When she had gone, Bob went close and turned over the huddled figure. Torn though it was, he recognized the face of Jake Houck. To construct the main features of the tragedy was not difficult.

While escaping from Bear Cat after the fiasco of the bank robbery, Houck must have stumbled somehow into the hands of the Ute band still at large. They had passed judgment on him and executed it. No doubt the wretched man had been tied at the heels of a horse which had been lashed into a frenzied gallop by the Indians in its rear. He had been dragged or kicked to death by the frightened horse.

As Bob looked down into that still, disfigured face, there came to him vividly a sense of the weakness and frailty of human nature. Not long since this bit of lifeless clay had straddled his world like a Colossus. To the young cowpuncher he had been a superman, terrible in his power and capacity to do harm. Now all that vanity and egoism had vanished, blown away as though it had never been.

Where was Jake Houck? What had become of him? The shell that had been his was here. But where was the roaring bully that had shaken his fist blasphemously at God and man?

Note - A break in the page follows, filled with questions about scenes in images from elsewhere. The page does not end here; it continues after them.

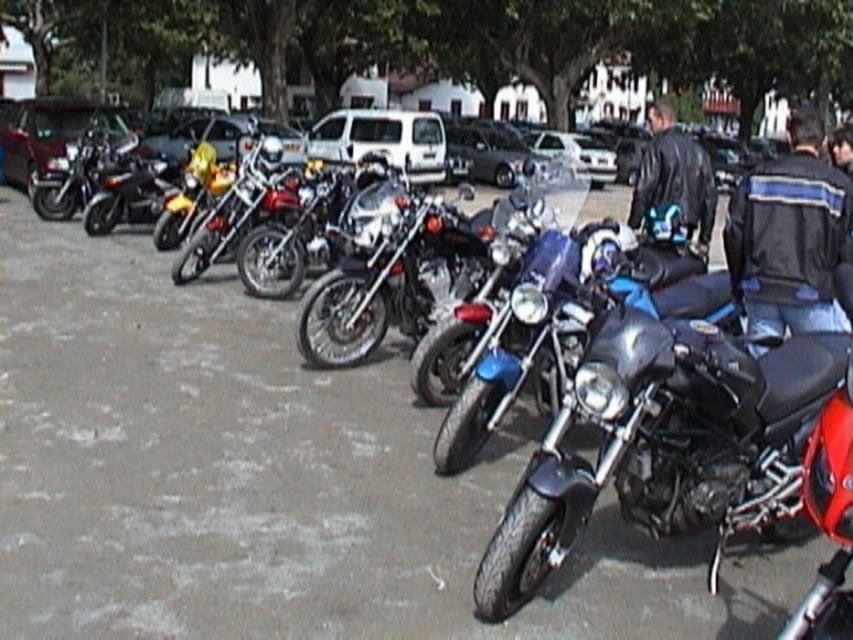
You are standing in the parking lot and want to reach a point that is exactly 20 feet away from you. Is the point at coordinates point [846,253] within this distance?

The distance of point [846,253] from viewer is 19.14 feet, so yes, the point at coordinates point [846,253] is within 20 feet distance.

You are standing in front of a row of motorcycles and want to take a photo. There are two points marked on the motorcycles at coordinates point (792,278) and point (492,172). Which point will appear closer to the camera in your photo?

Point (792,278) is closer to the camera than point (492,172), so it will appear closer in the photo.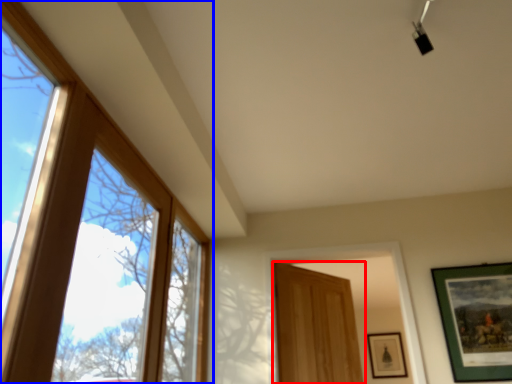
Question: Which object appears farthest to the camera in this image, door (highlighted by a red box) or window (highlighted by a blue box)?

Choices:
 (A) door
 (B) window

Answer: (A)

It came to him, with a queer tug at the heartstrings, that Houck had once been a dimpled baby in a mother’s arms, a chirruping little fat-legged fellow who tottered across the floor to her with outstretched fingers. Had that innocent child disappeared forever? Or in that other world to which Jake had so violently gone would he meet again the better self his evil life had smothered?

Bob loosened the bandanna from his throat and with it covered the face of the outlaw. He straightened the body and folded the hands across the breast. It was not in his power to obliterate from the face the look of ghastly, rigid terror stamped on it during the last terrible moments.

The young husband went back to his waiting wife. He stood by her stirrup while she looked down at him, white-faced.

“Who was it?” she whispered.

“Jake Houck,” he told her gravely. “The Utes did it—because he killed Black Arrow, I reckon.”

She shuddered. A cloud had come over the beautiful world.